Consumer confidence declined in January on expectations that business conditions and employment will worsen in the coming months, The Conference Board reported today.

The Consumer Confidence Index, which had improved moderately in December after four straight months of weakening, gave back the gain this month and now stands at 87.9, down from 90.6 in December.

“The modest improvement in consumer confidence last month was short-lived. Consumers’ appraisal of current business conditions is becoming more negative and their assessment of the job market, while slightly less negative than in December, is more negative than a year ago,” said Lynn Franco, director of The Conference Board Consumer Research Center. “Looking ahead, consumers are quite downbeat about the short-term future, and a greater proportion expect business conditions and employment to deteriorate further in the months ahead.

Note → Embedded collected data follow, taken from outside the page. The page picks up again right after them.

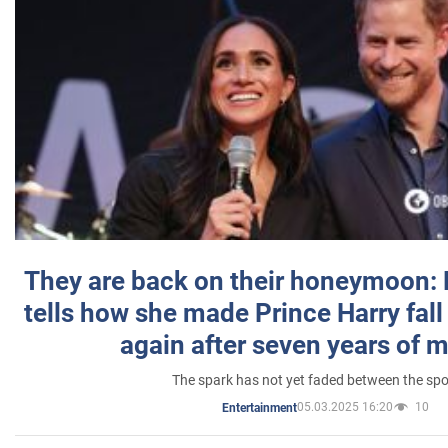
They are back on their honeymoon:
tells how she made Prince Harry fall 
again after seven years of 
The spark has not yet faded between the sp
05.03.2025 16:20
10
Entertainment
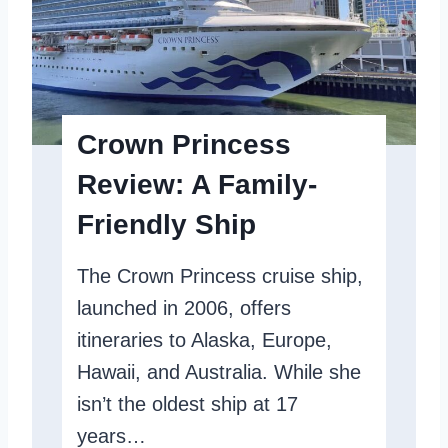
r
y
P
r
Crown Princess
i
Review: A Family-
n
Friendly Ship
c
e
The Crown Princess cruise ship,
s
launched in 2006, offers
s
itineraries to Alaska, Europe,
R
Hawaii, and Australia. While she
e
isn’t the oldest ship at 17
v
years…
i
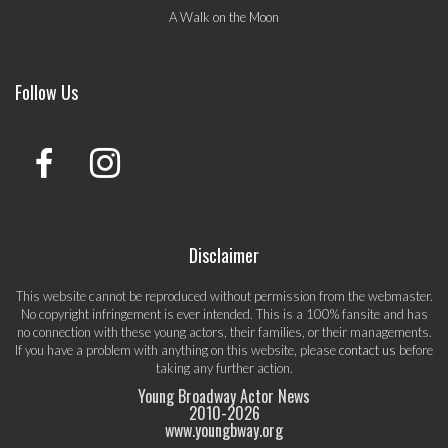
A Walk on the Moon
Follow Us
Disclaimer
This website cannot be reproduced without permission from the webmaster.
No copyright infringement is ever intended. This is a 100% fansite and has
no connection with these young actors, their families, or their managements.
If you have a problem with anything on this website, please
contact us
before
taking any further action.
Young Broadway Actor News
2010-
2026
www.youngbway.org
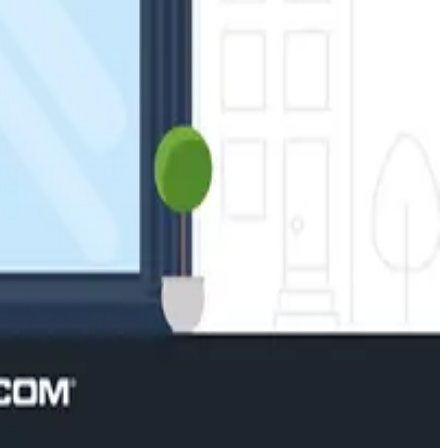
 systems for business.
ation-based automation established from your activity
and more, for seamless automation and control.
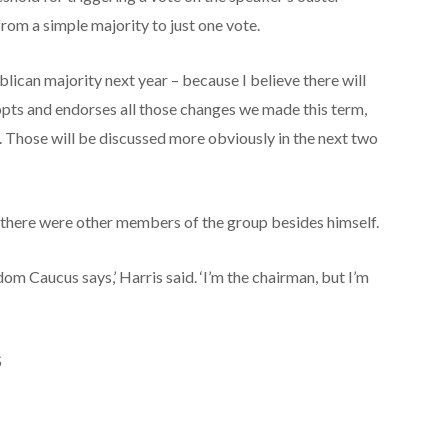
from a simple majority to just one vote.
ublican majority next year – because I believe there will
opts and endorses all those changes we made this term,
Those will be discussed more obviously in the next two
 there were other members of the group besides himself.
om Caucus says,’ Harris said. ‘I’m the chairman, but I’m
S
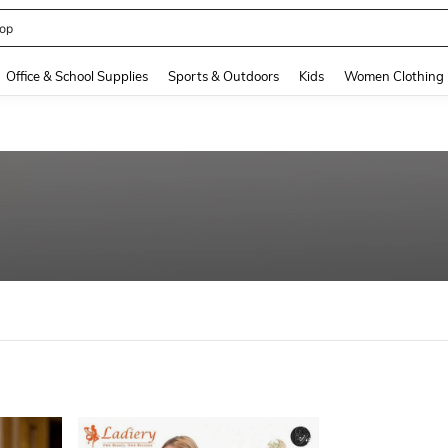
op
and down arrow keys to navigate search Recently Searched and Search Discovery
Office & School Supplies
Sports & Outdoors
Kids
Women Clothing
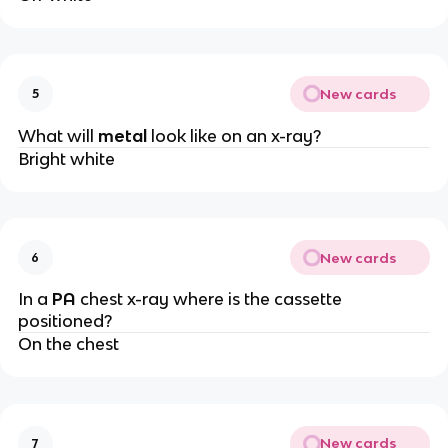
New cards
5
What will
metal
look like on an x-ray?
Bright white
New cards
6
In a
PA
chest x-ray where is the cassette
positioned?
On the chest
New cards
7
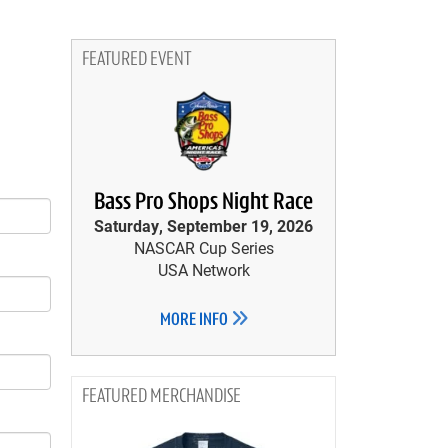
FEATURED EVENT
Bass Pro Shops Night Race
Saturday, September 19, 2026
NASCAR Cup Series
USA Network
MORE INFO
MERCHANDISE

In addition, the percentage of consumers anticipating an improvement in their earnings has declined and could potentially impact spending decisions.”

Despite a small uptick in the Present Situation Index component, the percentage of consumers surveyed this month who claimed present-day business conditions are “bad” rose to 20 percent from 18.8 percent in December, and those saying conditions are “good” dipped to 20.7 percent from 21.2 percent.

Consumers’ assessment of today’s job market was slightly more positive this month, as fewer (20.1 percent) say jobs are “hard to get,” compared with 22.7 percent in December. Likewise, more consumers believe jobs are “plentiful” now — 23.9 percent compared with 23.6 percent a month ago.

The Expectations Index component took the biggest hit this month, falling to 69.6 from 75.8. Those expecting business conditions to worsen over the next six months increased to 16 percent from 14.1 percent, while those anticipating business conditions to improve decreased to 11.6 percent from 13.8 percent.

The outlook for the labor market was also less favorable, as the percentage of consumers expecting fewer jobs in the months ahead rose to 21.5 percent from 19.9 percent, and those anticipating more jobs eased to 10.5 percent from 10.9 percent. The proportion of consumers expecting their incomes to increase declined to 17.6 percent from 20.2 percent.

The Consumer Confidence Survey is based on a representative sample of 5,000 U.S. households.